+++ Data extract +++

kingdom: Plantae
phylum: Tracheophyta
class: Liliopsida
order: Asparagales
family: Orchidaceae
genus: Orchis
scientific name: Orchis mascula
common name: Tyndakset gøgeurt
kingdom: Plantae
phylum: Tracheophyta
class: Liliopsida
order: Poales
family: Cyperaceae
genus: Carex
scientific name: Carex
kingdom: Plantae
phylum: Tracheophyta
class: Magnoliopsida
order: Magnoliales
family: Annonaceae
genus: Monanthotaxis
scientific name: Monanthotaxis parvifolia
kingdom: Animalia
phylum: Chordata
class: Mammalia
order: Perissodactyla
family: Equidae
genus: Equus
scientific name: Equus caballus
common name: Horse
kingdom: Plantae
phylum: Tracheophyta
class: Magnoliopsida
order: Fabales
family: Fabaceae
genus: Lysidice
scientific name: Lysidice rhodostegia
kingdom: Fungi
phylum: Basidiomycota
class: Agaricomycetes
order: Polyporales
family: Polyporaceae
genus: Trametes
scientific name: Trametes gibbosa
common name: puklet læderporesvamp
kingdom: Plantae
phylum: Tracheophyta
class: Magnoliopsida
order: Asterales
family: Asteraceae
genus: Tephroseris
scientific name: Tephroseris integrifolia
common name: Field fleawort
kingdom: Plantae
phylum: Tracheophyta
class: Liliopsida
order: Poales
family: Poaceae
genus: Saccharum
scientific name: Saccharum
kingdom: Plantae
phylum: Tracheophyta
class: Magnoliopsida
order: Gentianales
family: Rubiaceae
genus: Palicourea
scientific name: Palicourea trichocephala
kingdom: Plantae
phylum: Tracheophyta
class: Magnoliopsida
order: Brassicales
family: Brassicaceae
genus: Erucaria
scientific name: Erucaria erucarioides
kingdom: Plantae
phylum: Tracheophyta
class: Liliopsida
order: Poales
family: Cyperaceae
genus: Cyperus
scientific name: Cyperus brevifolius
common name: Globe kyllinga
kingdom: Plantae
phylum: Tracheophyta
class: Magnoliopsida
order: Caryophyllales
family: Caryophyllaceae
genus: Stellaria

+++

§ **Task statement**:
Convert the lines from the one containing "family: Equidae" to the one containing "family: Polyporaceae", both included, into a JSON list of strings with one string per line and blank lines omitted.

§ **The completed task**:
[
  "family: Equidae",
  "genus: Equus",
  "scientific name: Equus caballus",
  "common name: Horse",
  "kingdom: Plantae",
  "phylum: Tracheophyta",
  "class: Magnoliopsida",
  "order: Fabales",
  "family: Fabaceae",
  "genus: Lysidice",
  "scientific name: Lysidice rhodostegia",
  "kingdom: Fungi",
  "phylum: Basidiomycota",
  "class: Agaricomycetes",
  "order: Polyporales",
  "family: Polyporaceae"
]